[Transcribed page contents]
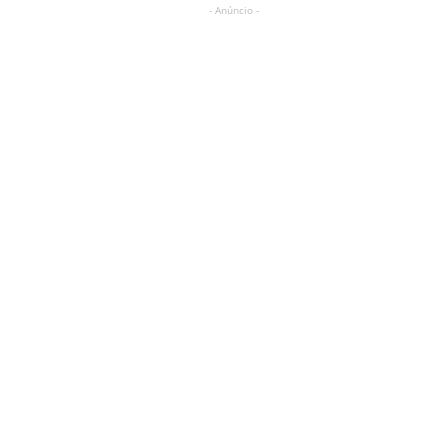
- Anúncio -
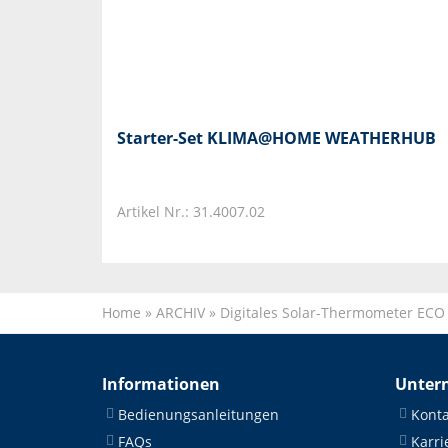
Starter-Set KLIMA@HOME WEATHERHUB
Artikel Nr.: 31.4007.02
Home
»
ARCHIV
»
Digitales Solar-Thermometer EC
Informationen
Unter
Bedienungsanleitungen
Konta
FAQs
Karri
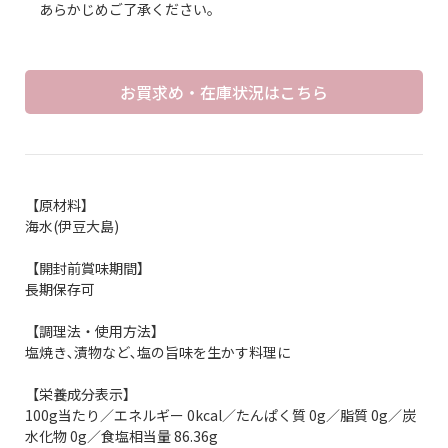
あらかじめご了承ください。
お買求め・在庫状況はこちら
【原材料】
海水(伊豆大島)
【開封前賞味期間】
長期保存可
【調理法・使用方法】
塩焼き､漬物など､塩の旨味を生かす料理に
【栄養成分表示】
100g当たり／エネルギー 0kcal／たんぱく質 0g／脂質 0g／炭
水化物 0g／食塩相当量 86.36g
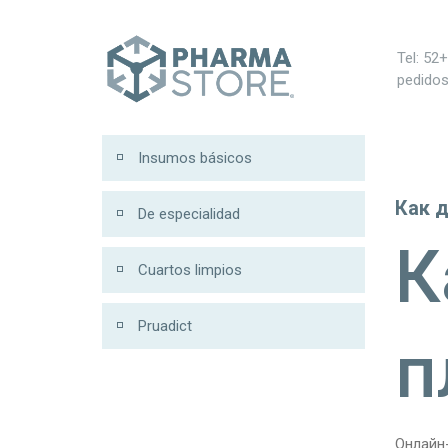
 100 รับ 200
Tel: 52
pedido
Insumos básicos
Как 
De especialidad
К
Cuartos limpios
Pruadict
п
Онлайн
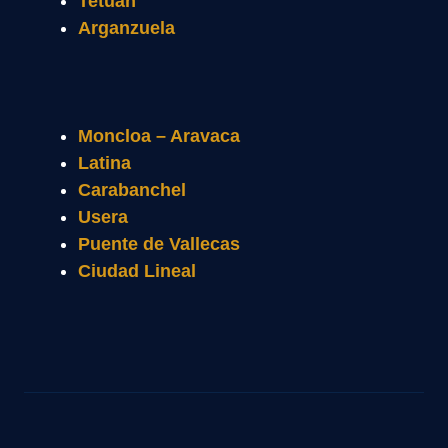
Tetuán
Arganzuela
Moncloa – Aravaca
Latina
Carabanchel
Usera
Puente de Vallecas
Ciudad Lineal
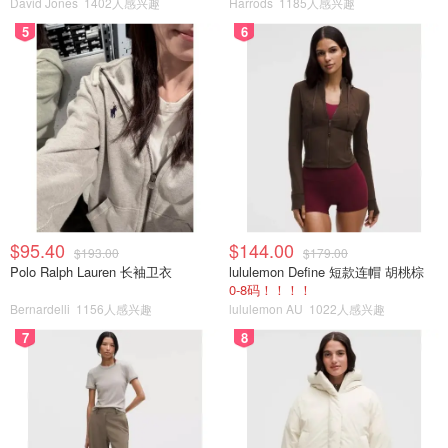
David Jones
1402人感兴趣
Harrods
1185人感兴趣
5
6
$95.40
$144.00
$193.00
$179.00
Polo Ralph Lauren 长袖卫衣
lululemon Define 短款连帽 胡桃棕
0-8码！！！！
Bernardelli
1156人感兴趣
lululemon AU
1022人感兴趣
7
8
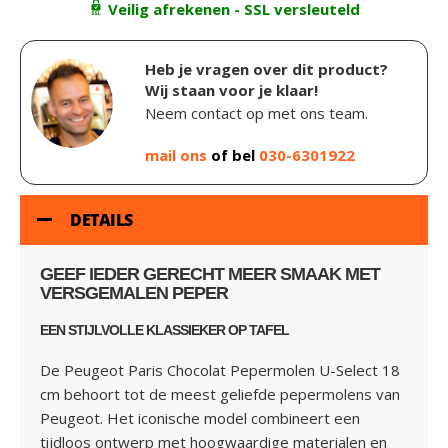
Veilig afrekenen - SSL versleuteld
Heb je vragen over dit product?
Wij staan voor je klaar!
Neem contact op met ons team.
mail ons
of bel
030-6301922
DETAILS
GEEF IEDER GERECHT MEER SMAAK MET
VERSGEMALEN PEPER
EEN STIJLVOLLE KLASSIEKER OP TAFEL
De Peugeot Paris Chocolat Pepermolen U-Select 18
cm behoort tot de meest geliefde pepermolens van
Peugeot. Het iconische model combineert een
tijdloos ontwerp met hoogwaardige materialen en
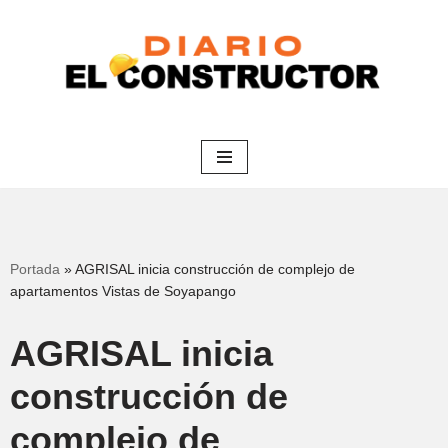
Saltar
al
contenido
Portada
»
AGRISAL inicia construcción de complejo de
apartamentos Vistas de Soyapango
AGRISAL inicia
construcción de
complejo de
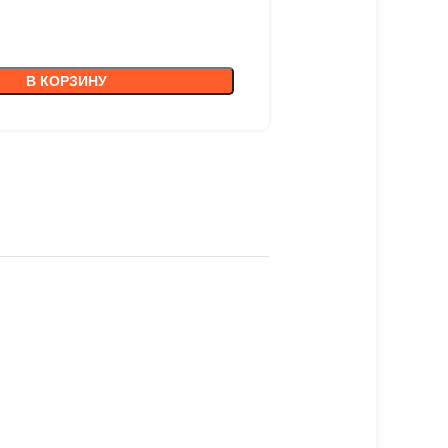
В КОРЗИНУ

◆ Work task
For every line above with the word "complejo" in it, make a copy.

◆ Result below
AGRISAL inicia construcción de complejo de
complejo de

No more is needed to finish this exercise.